In the Future, Dogs and Cats will develop opposable thumbs and a rudimentary intelligence, allowing them to perform the manual labor we now use immigrants for, until a month later they rise up and slaughter us!
In the Future, Goldfish will be mandatory!
In the Future, there will be theme parks where you can meet robot simulations of indigenous people and give them robot Smallpox!
In the Future, Nascar, Championship Bowling and Baseball will be combined in to a single sport! Participants will be chosen by involuntary compulsory lottery!
In the Future, it will be against the law to part your hair in the middle, wear ‘mutton chops’ or say ‘okey-dokey’.
In the Future, ‘The Internet’ will seem quaint and old fashioned. Instead, all information will be forbidden.
In the future, when you sneeze, instead of saying ‘Gazunteit’ or ‘God Bless you’ people will point at you and make that ‘EEEEEEEEE’ sound Donald Sutherland made in the 1978 remake of ‘Invasion of the Body Snatchers’.
In the future if you want to know what the ‘EEEEEEEEE’ sound Donald Sutherland made in the 1978 remake of ‘Invasion of the Body Snatchers’ was like, you can hop in your time machine, go back to now and look it up on the ‘U Tube’. (for ‘you’!)
In the Future, dinosaurs will come back. When we ask what happened to them, they’ll pretend not to hear us.

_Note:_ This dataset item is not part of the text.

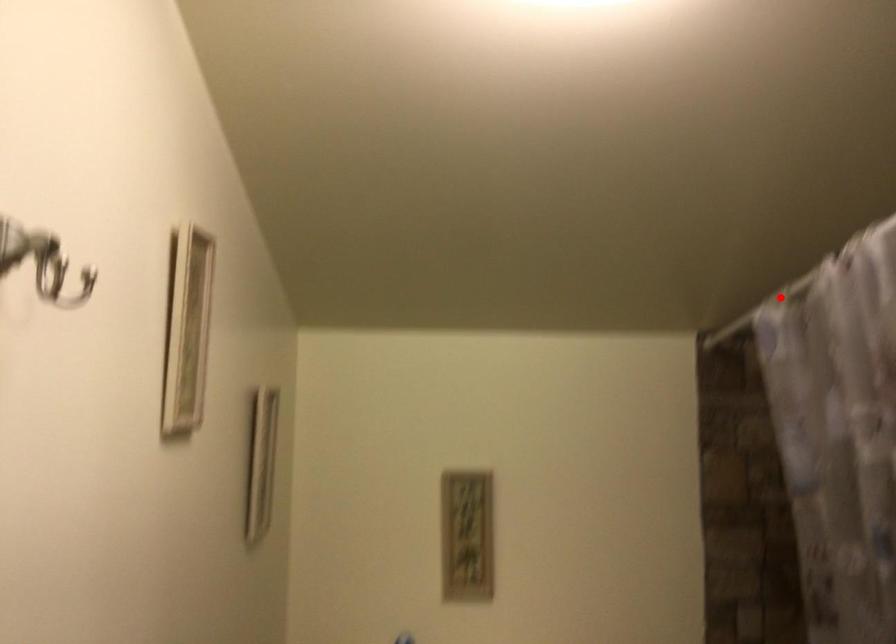
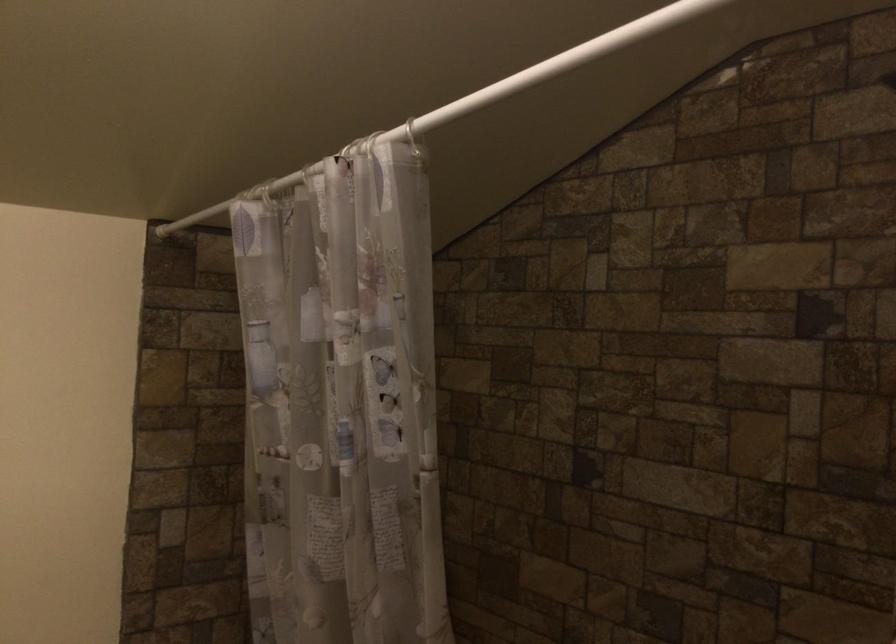
Locate, in the second image, the point that corresponds to the highlighted location in the first image.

In the Future, some children will have non functional wings and small, useless front claws, but be able to sing whole operas in a single breath out a blow hole on the back of their neck. We will call them ‘Chubbies’ and make them wear green, one piece jump suits and Tattoo the letter ”C” right on their faces!
In the future, the phrase ‘what’s up?’ will be replaced by ‘Twist ‘em, Mickey.’!
In the Future, the Bible will be forgotten, but people will make frequent literary reference to the complete works of V.C. Andrews. Blink twice and select ‘Flowers in the Attic’!
In the Future, ‘Take Out Chicken’ will be all we eat, but it will be made from Seaweed, Shaving Cream and Human Waste!
In the future everyone will be happy all the time because of the Joy wire laced into their skull at birth.
In the Future when you’re done living, all you have to do is blink twice and select “Jane, shut this crazy thing off.”